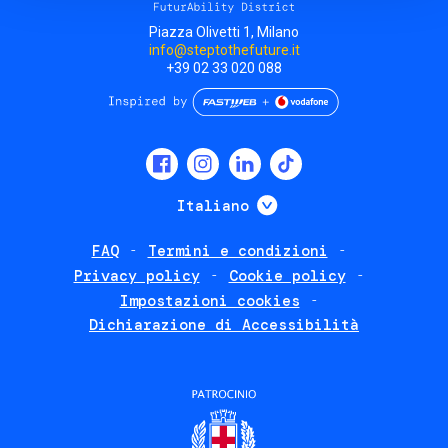
Piazza Olivetti 1, Milano
info@steptothefuture.it
+39 02 33 020 088
Social
menu
Mostra ulteriori
Italiano
FAQ
Termini e condizioni
Footer
Privacy policy
Cookie policy
policies
Impostazioni cookies
Dichiarazione di Accessibilità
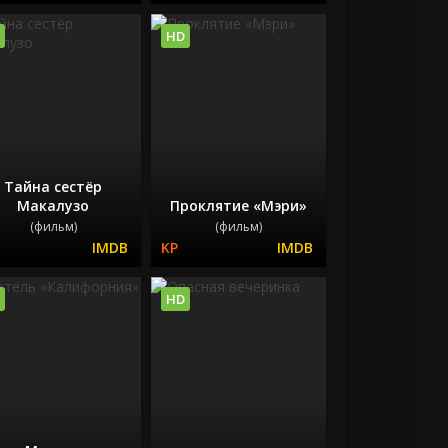
HD
Тайна сестёр
Макалузо
Проклятие «Мэри»
(фильм)
(фильм)
HD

----

WHAT IS EXPECTED
Line by line, retype the records above exactly, minus the images.

RESULT
Piazza Olivetti 1, Milano
info@steptothefuture.it
+39 02 33 020 088
Social
menu
Mostra ulteriori
Italiano
FAQ
Termini e condizioni
Footer
Privacy policy
Cookie policy
policies
Impostazioni cookies
Dichiarazione di Accessibilità
HD
Тайна сестёр
Макалузо
Проклятие «Мэри»
(фильм)
(фильм)
HD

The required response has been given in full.